---------- SUPPLIED RECORDS ----------

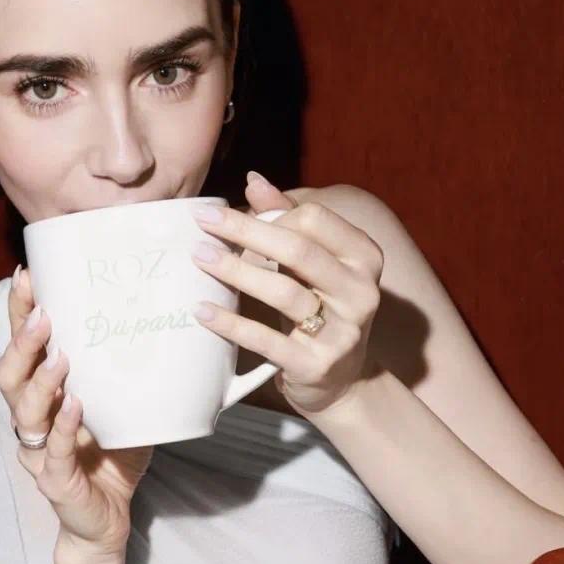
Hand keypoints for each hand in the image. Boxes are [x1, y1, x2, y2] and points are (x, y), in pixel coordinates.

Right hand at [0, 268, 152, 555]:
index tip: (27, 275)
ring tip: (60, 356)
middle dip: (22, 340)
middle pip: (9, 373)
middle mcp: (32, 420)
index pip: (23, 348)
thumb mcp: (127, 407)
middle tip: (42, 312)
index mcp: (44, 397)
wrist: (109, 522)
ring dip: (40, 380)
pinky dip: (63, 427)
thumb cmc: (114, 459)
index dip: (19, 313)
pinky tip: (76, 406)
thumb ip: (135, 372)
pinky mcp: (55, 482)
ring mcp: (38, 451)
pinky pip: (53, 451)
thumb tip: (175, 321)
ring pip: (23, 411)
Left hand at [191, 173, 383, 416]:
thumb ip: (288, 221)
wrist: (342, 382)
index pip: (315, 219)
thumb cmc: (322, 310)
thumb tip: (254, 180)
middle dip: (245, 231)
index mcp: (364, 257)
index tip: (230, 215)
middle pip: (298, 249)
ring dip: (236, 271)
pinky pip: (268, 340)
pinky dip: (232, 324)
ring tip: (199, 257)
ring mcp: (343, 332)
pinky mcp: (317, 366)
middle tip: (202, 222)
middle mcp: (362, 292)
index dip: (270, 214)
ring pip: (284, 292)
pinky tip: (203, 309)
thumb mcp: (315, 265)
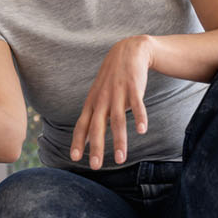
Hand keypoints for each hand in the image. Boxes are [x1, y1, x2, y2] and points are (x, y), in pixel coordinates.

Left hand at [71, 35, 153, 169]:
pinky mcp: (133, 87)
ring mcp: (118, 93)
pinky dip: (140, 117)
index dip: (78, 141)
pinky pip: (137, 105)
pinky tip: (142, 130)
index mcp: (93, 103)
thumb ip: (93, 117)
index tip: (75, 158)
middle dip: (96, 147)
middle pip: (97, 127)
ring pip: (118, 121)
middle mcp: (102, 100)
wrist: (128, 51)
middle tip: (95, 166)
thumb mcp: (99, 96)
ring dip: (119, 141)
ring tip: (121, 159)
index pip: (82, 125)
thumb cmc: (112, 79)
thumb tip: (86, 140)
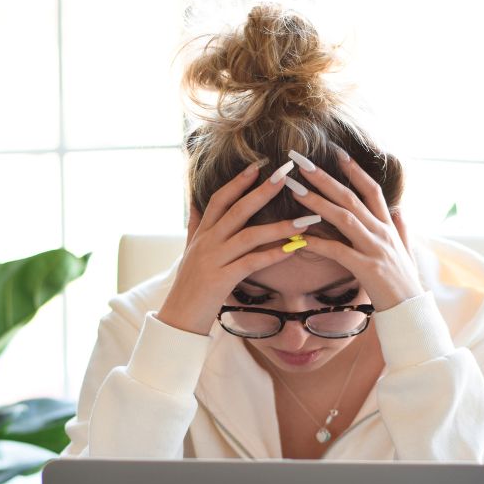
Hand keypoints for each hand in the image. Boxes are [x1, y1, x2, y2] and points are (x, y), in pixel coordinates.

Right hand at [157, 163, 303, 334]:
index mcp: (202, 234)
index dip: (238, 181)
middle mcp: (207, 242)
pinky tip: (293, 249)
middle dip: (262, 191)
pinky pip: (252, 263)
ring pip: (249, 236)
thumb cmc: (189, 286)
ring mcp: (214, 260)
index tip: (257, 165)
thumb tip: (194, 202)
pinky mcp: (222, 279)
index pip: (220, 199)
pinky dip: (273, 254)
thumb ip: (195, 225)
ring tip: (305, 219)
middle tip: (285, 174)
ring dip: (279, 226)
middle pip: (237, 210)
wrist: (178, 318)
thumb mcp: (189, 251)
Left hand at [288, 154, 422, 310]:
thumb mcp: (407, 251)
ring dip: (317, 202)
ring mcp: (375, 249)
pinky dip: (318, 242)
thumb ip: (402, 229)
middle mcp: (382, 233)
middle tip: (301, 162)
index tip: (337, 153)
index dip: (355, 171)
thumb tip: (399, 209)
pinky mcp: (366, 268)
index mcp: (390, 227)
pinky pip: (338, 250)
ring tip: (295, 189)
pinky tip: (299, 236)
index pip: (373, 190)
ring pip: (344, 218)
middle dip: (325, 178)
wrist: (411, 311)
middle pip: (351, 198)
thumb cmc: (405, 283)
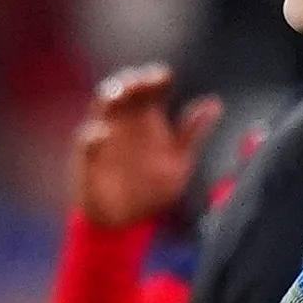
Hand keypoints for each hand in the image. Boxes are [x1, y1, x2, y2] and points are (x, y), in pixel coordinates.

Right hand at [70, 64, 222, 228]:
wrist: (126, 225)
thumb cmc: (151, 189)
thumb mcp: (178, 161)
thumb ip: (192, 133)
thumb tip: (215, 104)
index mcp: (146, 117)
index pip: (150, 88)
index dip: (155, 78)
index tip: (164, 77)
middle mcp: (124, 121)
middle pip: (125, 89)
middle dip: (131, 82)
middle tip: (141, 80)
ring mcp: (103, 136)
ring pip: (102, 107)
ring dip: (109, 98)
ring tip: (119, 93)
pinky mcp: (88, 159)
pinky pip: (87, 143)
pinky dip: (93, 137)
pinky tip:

----------

▸ **AIM OF THE TASK**: The data above needs to be retyped exactly, with the images left out.

▸ **FINAL ANSWER**:
Hand keypoints for each hand in the image. Boxes are [x1, y1, x2, y2] and points are (x, y), in pixel coordinates.

Right hand at [0, 268, 152, 555]:
index tip: (27, 275)
ring tip: (60, 356)
middle dip: (22, 340)
middle pip: (9, 373)
middle mcp: (32, 420)
index pip: (23, 348)
thumb mcp: (127, 407)
middle tip: (42, 312)
index mcp: (44, 397)
wrist: (109, 522)
ring dip: (40, 380)
pinky dip: (63, 427)
thumb cmc: (114, 459)
index dip: (19, 313)
pinky tip: (76, 406)
thumb ip: (135, 372)
pinky mcp: (55, 482)
ring mcp: (38, 451)
pinky pip: (53, 451)
thumb tip: (175, 321)
ring pip: (23, 411)
Left hand at [191, 173, 383, 416]:
thumb ip: (288, 221)
wrist: (342, 382)
index pip: (315, 219)
thumb cmc: (322, 310)
thumb tip: (254, 180)
middle dip: (245, 231)
index mcp: (364, 257)
index tip: (230, 215)
middle pip: (298, 249)
ring dip: (236, 271)
pinky pip: (268, 340)
pinky dip: (232, 324)
ring tip: (199, 257)
ring mcp: (343, 332)
pinky mcp: (317, 366)
middle tip: (202, 222)
middle mcp: (362, 292)
index dip: (270, 214)
ring pip: (284, 292)
pinky tip: (203, 309)
thumb mcp: (315, 265)
Hand keypoints for each hand in the image. Boxes are [x1, y1, x2, y2] and points are (x, y), in pixel coordinates.

Left hand at [71, 35, 153, 169]:
pinky mcp: (133, 87)
ring mcp: (118, 93)
pinky dip: (140, 117)
index dip: (78, 141)
pinky pip: (137, 105)
pinky tip: (142, 130)
index mcp: (93, 103)
thumb ip: (93, 117)
index tip: (75, 158)
middle dip: (96, 147)
middle pip: (97, 127)
ring pip: (118, 121)
middle mcp: (102, 100)
wrist: (128, 51)
middle tip: (95, 166)
thumb mcp: (99, 96)
ring dip: (119, 141)
ring tip: (121, 159)
index pip: (82, 125)
thumb cmc: (112, 79)
thumb tip: (86, 140)
Hand keypoints for each hand in the image. Boxes are [x1, y1, x2, y2] and points are (x, y), in pixel coordinates.

Right hand at [157, 163, 303, 334]:
index mcp: (202, 234)
index dip: (238, 181)
middle mcp: (207, 242)
pinky tip: (293, 249)
middle dip: (262, 191)
pinky pip: (252, 263)
ring pip: (249, 236)
thumb cmc: (189, 286)
ring mcp: (214, 260)
index tip: (257, 165)
thumb tip: (194, 202)
pinky mcp: (222, 279)
index pip: (220, 199)
pinky dip: (273, 254)
thumb ip: (195, 225)
ring tip: (305, 219)
middle tip: (285, 174)
ring dip: (279, 226)
middle pip: (237, 210)
wrist: (178, 318)
thumb mcp: (189, 251)
Left hand at [288, 154, 422, 310]:
thumb mcp: (407, 251)
ring dip: (317, 202)
ring mcp: (375, 249)
pinky dip: (318, 242)
thumb ip: (402, 229)
middle mcp: (382, 233)
middle tip: (301, 162)
index tip: (337, 153)
index dip: (355, 171)
thumb tip: (399, 209)
pinky mcp: (366, 268)
index mcp: (390, 227)
pinky pip: (338, 250)
ring tip: (295, 189)
pinky tip: (299, 236)
index pip: (373, 190)
ring pip: (344, 218)
middle dip: (325, 178)
wrist: (411, 311)
middle pip: (351, 198)
thumb cmc: (405, 283)
Hand keypoints for each hand in the image. Boxes are [x1, y1, x2, y2] and points are (x, y), in pixel coordinates.

Right hand at [70, 64, 222, 228]:
wrist: (126, 225)
thumb cmc: (151, 189)
thumb mcp: (178, 161)
thumb ip: (192, 133)
thumb tip: (215, 104)
index mcp: (146, 117)
index pip: (150, 88)
index dip: (155, 78)
index tip: (164, 77)
middle mcp: (124, 121)
middle pip: (125, 89)
middle dip: (131, 82)
middle tip: (141, 80)
ring mcp: (103, 136)
ring pip: (102, 107)
ring dip: (109, 98)
ring tip: (119, 93)
pinky mcp: (88, 159)
pinky pip: (87, 143)
pinky dip: (93, 137)
pinky tip:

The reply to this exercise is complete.